How do you integrate int cos2x by integration by parts method?

To integrate ∫ cos(2x) dx using the integration by parts method, we start by recalling the formula for integration by parts:

∫ u dv = uv - ∫ v du

For our integration, we can choose:

• u = cos(2x) (which we will differentiate),
• dv = dx (which we will integrate).

Now we compute du and v:

• du = -2sin(2x) dx (using the chain rule),
• v = x (the integral of dv).

Substituting these into the integration by parts formula, we have:

∫ cos(2x) dx = x * cos(2x) - ∫ x * (-2sin(2x)) dx

This simplifies to:

∫ cos(2x) dx = x * cos(2x) + 2 ∫ x * sin(2x) dx

Next, we will need to apply integration by parts again to the term ∫ x * sin(2x) dx. For this, we can set:

• u = x (which we differentiate),
• dv = sin(2x) dx (which we integrate).

Now calculate du and v:

• du = dx,
• v = -0.5cos(2x) (the integral of sin(2x)).

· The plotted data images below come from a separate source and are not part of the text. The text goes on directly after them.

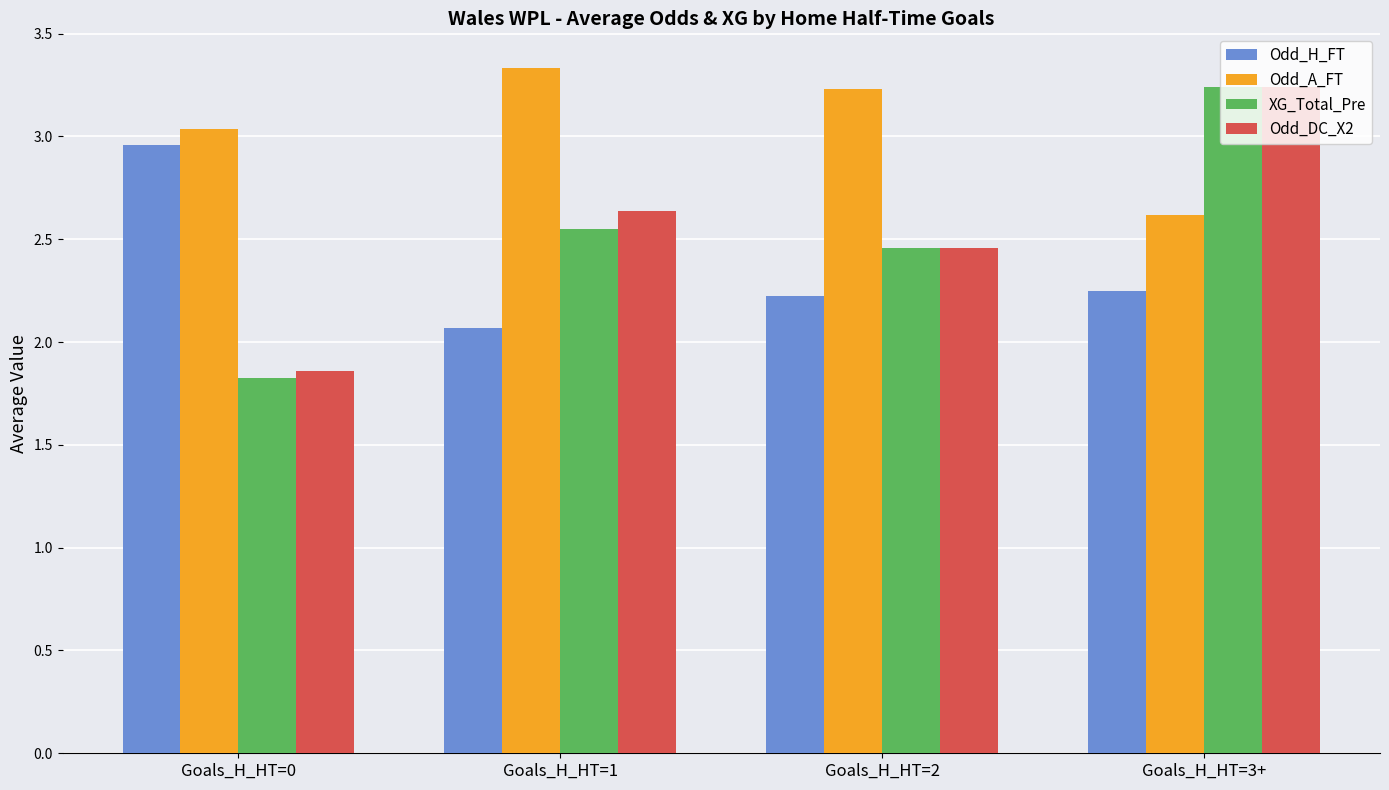

How many bars are there in total?

16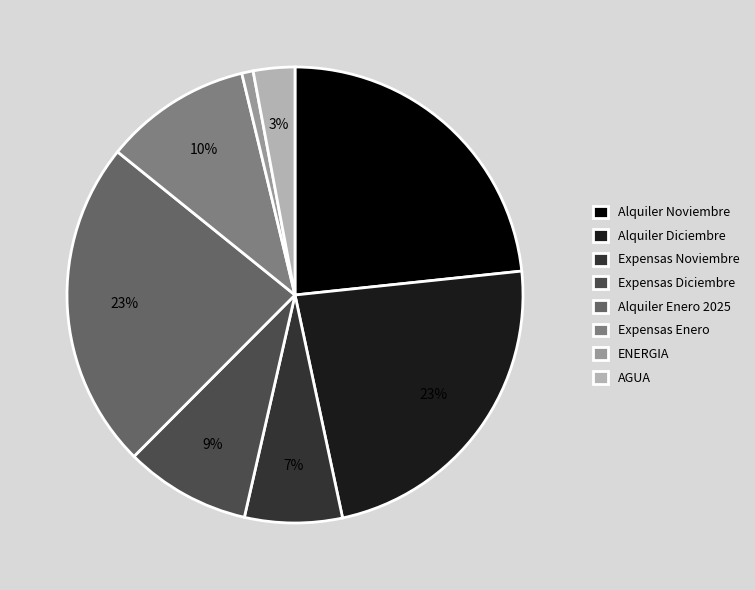

To the nearest percent, what is the average slice percentage?

12%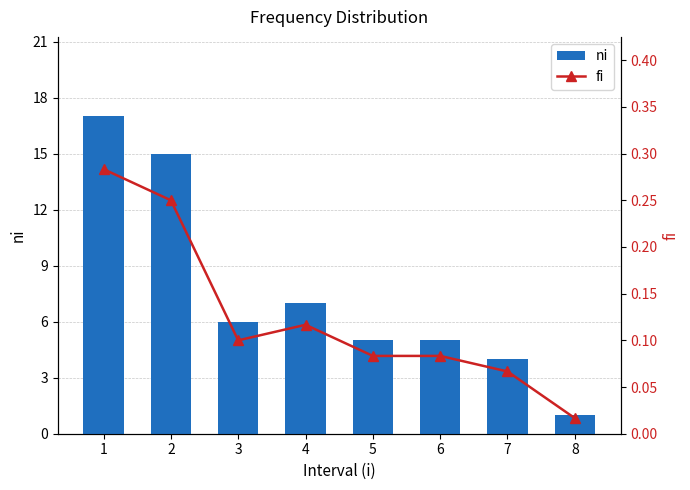

List the series in order of their overall mean, highest first.

ni, fi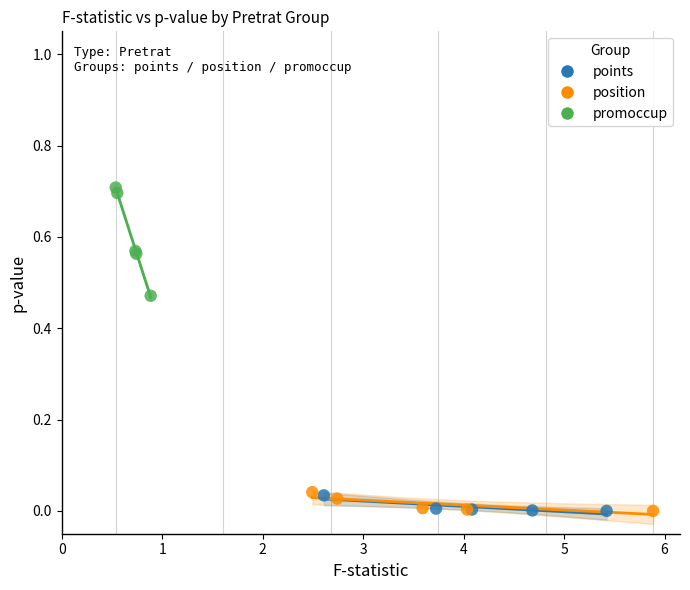

Which series has the largest Y range (max minus min)?

promoccup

Plugging these into our formula gives us:

∫ x * sin(2x) dx = -0.5x * cos(2x) - ∫ -0.5cos(2x) dx

This further simplifies to:

∫ x * sin(2x) dx = -0.5x * cos(2x) + 0.25sin(2x)

Now substituting this back into our earlier equation, we get:

∫ cos(2x) dx = x * cos(2x) + 2 * (-0.5x * cos(2x) + 0.25sin(2x))

Simplifying this expression, we find:

∫ cos(2x) dx = x * cos(2x) - x * cos(2x) + 0.5sin(2x) + C

Where C is the constant of integration. Thus, the final result is:

∫ cos(2x) dx = 0.5sin(2x) + C